Juliana Freire is an Institute Professor at the Tandon School of Engineering and Professor of Computer Science and Engineering and Data Science at New York University. She served as the elected chair of the ACM SIGMOD and as a council member of the Computing Community Consortium (CCC), and was the NYU lead investigator for the Moore-Sloan Data Science Environment, a grant awarded jointly to UW, NYU, and UC Berkeley. She develops methods and systems that enable a wide range of users to obtain trustworthy insights from data. This spans topics in large-scale data analysis and integration, visualization, machine learning, provenance management, and web information discovery, as well as different application areas, including urban analytics, predictive modeling, and computational reproducibility. She is an active member of the database and Web research communities, with over 250 technical papers (including 12 award-winning papers), several open-source systems, and 12 U.S. patents. According to Google Scholar, her h-index is 65 and her work has received over 18,000 citations. She is an ACM Fellow, a AAAS Fellow, and the recipient of an NSF CAREER, two IBM Faculty awards, and a Google Faculty Research award.
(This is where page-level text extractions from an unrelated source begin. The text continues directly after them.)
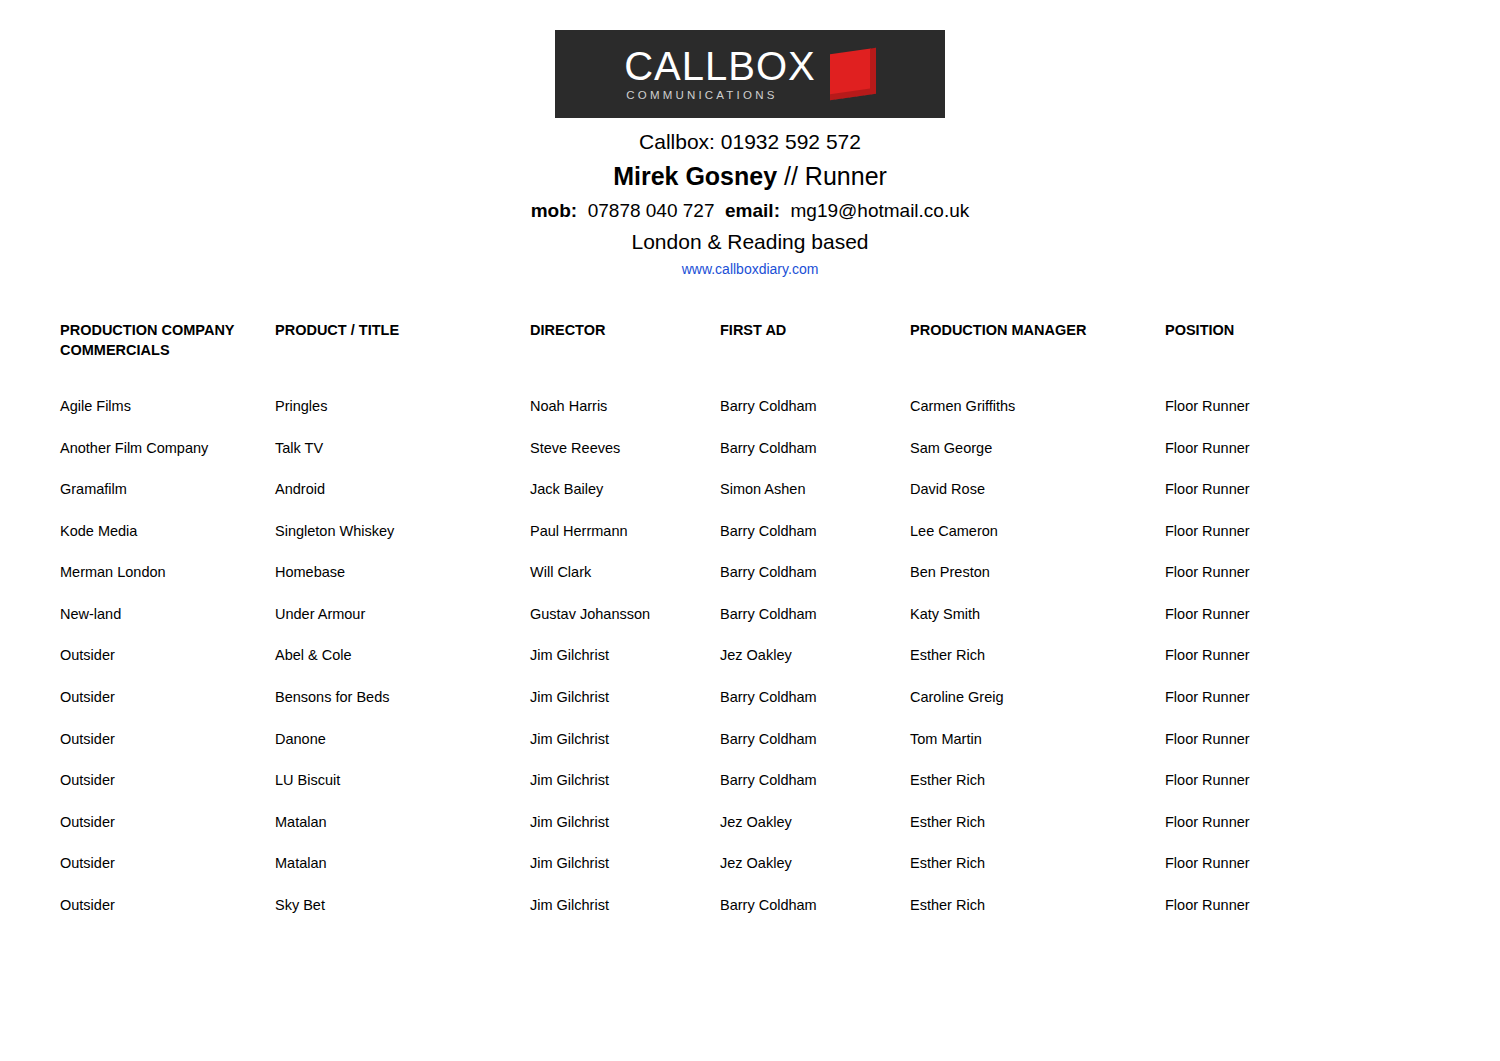CALLBOX COMMUNICATIONS
Callbox: 01932 592 572
Mirek Gosney // Runner
mob: 07878 040 727 email: mg19@hotmail.co.uk
London & Reading based
www.callboxdiary.com
| PRODUCTION COMPANY COMMERCIALS | PRODUCT / TITLE | DIRECTOR | FIRST AD | PRODUCTION MANAGER | POSITION |
| --- | --- | --- | --- | --- | --- |
| Agile Films | Pringles | Noah Harris | Barry Coldham | Carmen Griffiths | Floor Runner |
| Another Film Company | Talk TV | Steve Reeves | Barry Coldham | Sam George | Floor Runner |
| Gramafilm | Android | Jack Bailey | Simon Ashen | David Rose | Floor Runner |
| Kode Media | Singleton Whiskey | Paul Herrmann | Barry Coldham | Lee Cameron | Floor Runner |
| Merman London | Homebase | Will Clark | Barry Coldham | Ben Preston | Floor Runner |
| New-land | Under Armour | Gustav Johansson | Barry Coldham | Katy Smith | Floor Runner |
| Outsider | Abel & Cole | Jim Gilchrist | Jez Oakley | Esther Rich | Floor Runner |
| Outsider | Bensons for Beds | Jim Gilchrist | Barry Coldham | Caroline Greig | Floor Runner |
| Outsider | Danone | Jim Gilchrist | Barry Coldham | Tom Martin | Floor Runner |
| Outsider | LU Biscuit | Jim Gilchrist | Barry Coldham | Esther Rich | Floor Runner |
| Outsider | Matalan | Jim Gilchrist | Jez Oakley | Esther Rich | Floor Runner |
| Outsider | Matalan | Jim Gilchrist | Jez Oakley | Esther Rich | Floor Runner |
| Outsider | Sky Bet | Jim Gilchrist | Barry Coldham | Esther Rich | Floor Runner |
She was awarded the ACM SIGMOD Contributions Award in 2020. Her research has been funded by the National Science Foundation, DARPA, Department of Energy, National Institutes of Health, Sloan Foundation, Gordon and Betty Moore Foundation, W. M. Keck Foundation, Google, Amazon, AT&T Research, Microsoft Research, Yahoo! and IBM. She has received M.Sc. and Ph.D. degrees in computer science from the State University of New York at Stony Brook, and a B.S. degree in computer science from the Federal University of Ceara (Brazil).
The COVID-19 pandemic has demonstrated the importance of data for pandemic preparedness, in particular, human mobility and social interactions data that are strongly tied to the spatiotemporal spread of infectious diseases. Such data are sensitive, thus privacy enhancing technologies (PETs) become key enablers for data-driven pandemic preparedness. In this talk, I will review the landscape of PETs and their applicability for spatiotemporal data collection and analysis for pandemic preparedness. I will then highlight some of our recent and ongoing related efforts: 1) privacy-enhanced mobility trackingand contact tracing; 2) mobility data collection with local differential privacy to enable accurate mobility pattern analysis; 3) mobility data synthesization to enable downstream epidemic modeling (and other applications), and 4) federated learning to enable modeling on data distributed across institutions (and our support of the recent US-UK federated learning challenge for pandemic). I will conclude with a set of open research questions.
Li Xiong is a Samuel Dobbs Professor of Computer Science and Biomedical Informatics at Emory University. She held a Winship Distinguished Research Professorship from 2015-2018. She has a Ph.D. from Georgia Institute of Technology, an MS from Johns Hopkins University, and a BS from the University of Science and Technology of China. She and her research lab, Assured Information Management and Sharing (AIMS), conduct research on the intersection of data management, machine earning, and privacy and security, with a recent focus on privacy-enhanced and trustworthy data driven AI solutions for spatial intelligence, public health, and healthcare. Her research has been supported by both government agencies including NSF, NIH, IARPA, AFOSR, and PCORI, and industry companiesincluding Mitsubishi, Kaiser Permanente, Google, Cisco, AT&T, and IBM. She is an IEEE fellow.